Too often we go overboard during the holidays with the intention of making up for it in the New Year. Then, January comes around and we start beating ourselves up for letting our health go. This week I’d like to offer you a few suggestions on how to stay healthy during the next couple of weeks so that you set yourself up for a strong start in the New Year. Here we go .

~*~ Enjoy “soul-nourishing” conversations. When attending social gatherings spend more time having meaningful discussions. For example, rather than stand around the food table talking to a co-worker about your latest work problem, sit down and have a heartfelt conversation about a favorite memory from 2002 or an important goal for 2003. Don’t get pulled into the gossip about Aunt Millie’s constant complaining and instead, take the kids outside to run around or make a snowman. Trust me, the nourishment of intimacy and fun will curb your cravings for food and alcohol.
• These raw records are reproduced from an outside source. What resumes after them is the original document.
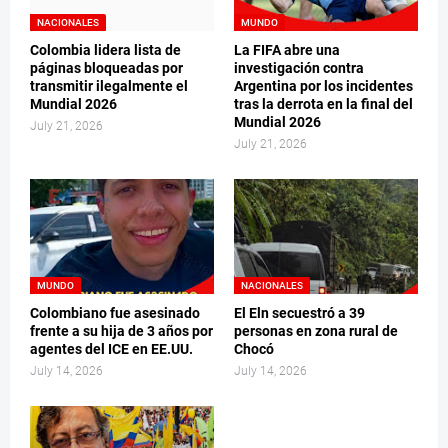
NACIONALES
MUNDO
Colombia lidera lista de
La FIFA abre una
páginas bloqueadas por
investigación contra
transmitir ilegalmente el
Argentina por los incidentes
Mundial 2026
tras la derrota en la final del
Mundial 2026
July 21, 2026
July 21, 2026
MUNDO
NACIONALES
Colombiano fue asesinado
El Eln secuestró a 39
frente a su hija de 3 años por
personas en zona rural de
agentes del ICE en EE.UU.
Chocó
July 14, 2026
July 14, 2026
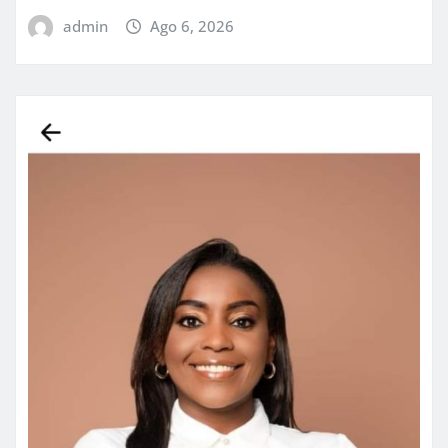
admin
Ago 6, 2026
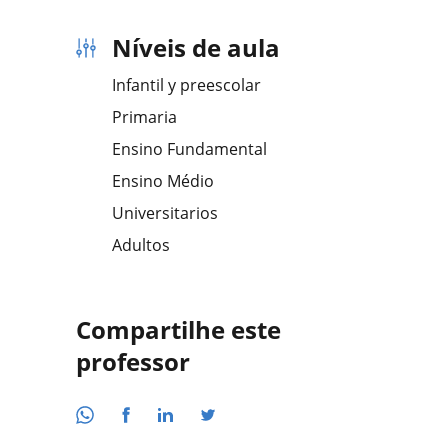
Níveis de aula
Infantil y preescolar
Primaria
Ensino Fundamental
Ensino Médio
Universitarios
Adultos
Compartilhe este
professor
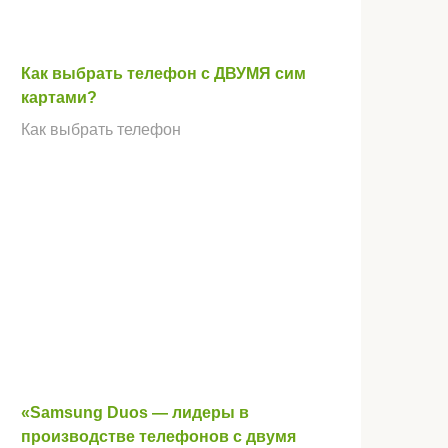
Как выбрать телефон с ДВУМЯ сим
картами?
Как выбрать телефон
«Samsung Duos — лидеры в
производстве телефонов с двумя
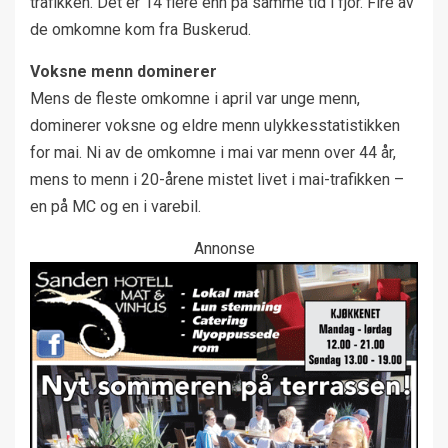
trafikken. Det er 14 flere enn på samme tid i fjor. Fire av
de omkomne kom fra Buskerud.
Voksne menn dominerer
Mens de fleste omkomne i april var unge menn,
dominerer voksne og eldre menn ulykkesstatistikken
for mai. Ni av de omkomne i mai var menn over 44 år,
mens to menn i 20-årene mistet livet i mai-trafikken –
en på MC og en i varebil.
Annonse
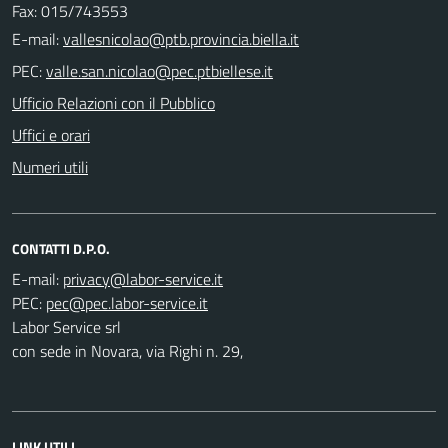
Fax: 015/743553
E-mail:
PEC:
Ufficio Relazioni con il Pubblico
Uffici e orari
Numeri utili
CONTATTI D.P.O.
E-mail:
PEC:
Labor Service srl
con sede in Novara, via Righi n. 29,
LINK UTILI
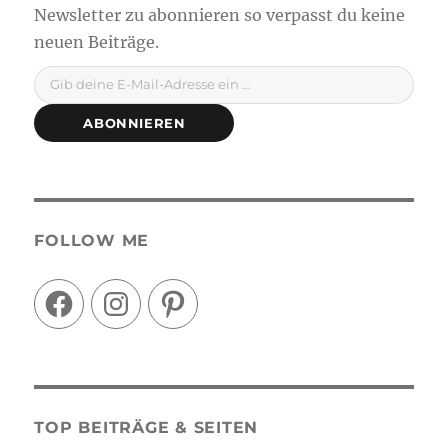
Gib deine E-Mail-Adresse ein ...
ABONNIEREN
FOLLOW ME
Facebook
Instagram
Pinterest
TOP BEITRÄGE & SEITEN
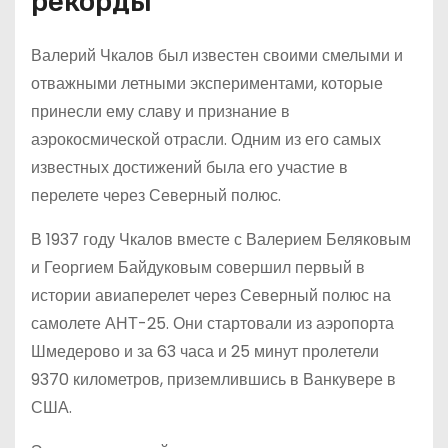
рекорды
Валерий Чкалов был известен своими смелыми и
отважными летными экспериментами, которые
принесли ему славу и признание в
аэрокосмической отрасли. Одним из его самых
известных достижений была его участие в
перелете через Северный полюс.
В 1937 году Чкалов вместе с Валерием Беляковым
и Георгием Байдуковым совершил первый в
истории авиаперелет через Северный полюс на
самолете АНТ-25. Они стартовали из аэропорта
Шмедерово и за 63 часа и 25 минут пролетели
9370 километров, приземлившись в Ванкувере в
США.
~*~ Get out and move your body. Gather friends together and go carolling, bundle up and go for a walk after a meal, or stroll around the neighborhood to look at lights. Personally I’m hoping for snow over the next two weeks so I can cross-country ski or take my nieces and nephews to a local tube sledding park. Remember, our bodies need fresh air and sunshine in order to run properly.

~*~ Eat protein first. When attending parties, start your meals with some kind of protein (meat, eggs, nuts, cheese, etc.) so you have less room for carbs like cakes, candy, or cookies. While you’ll need to be mindful of how much protein you eat, choosing it as your first food selection will not only help you to feel satisfied and full, it will curb your cravings for sugar.

~*~ Drink plenty of water. Now that the weather is cold and dry we all need to be more conscious of staying hydrated. Bring a bottle of water with you wherever you go and remember that alcohol, soft drinks, coffee, and tea are not hydrating liquids.

~*~ Be willing to bow out of the parties that leave you feeling empty inside. Choosing to disappoint someone else may be just what you need to do to make sure that you don’t disappoint yourself. Simply tell friends or family members that you need to sit this one out. Your “soul-care” is always a valid excuse.

Most of all, relax and have fun over the next couple of weeks. We are making memories during every moment of our lives. Make sure that yours are worth remembering!

~*~ Take Action Challenge ~*~

Decide to make at least one change in your behavior this holiday season so you can feel better about yourself. You might choose to eat before going to a party or limit your alcohol consumption to one drink. The trick is to plan ahead so you’ll be less tempted to overindulge. Good luck!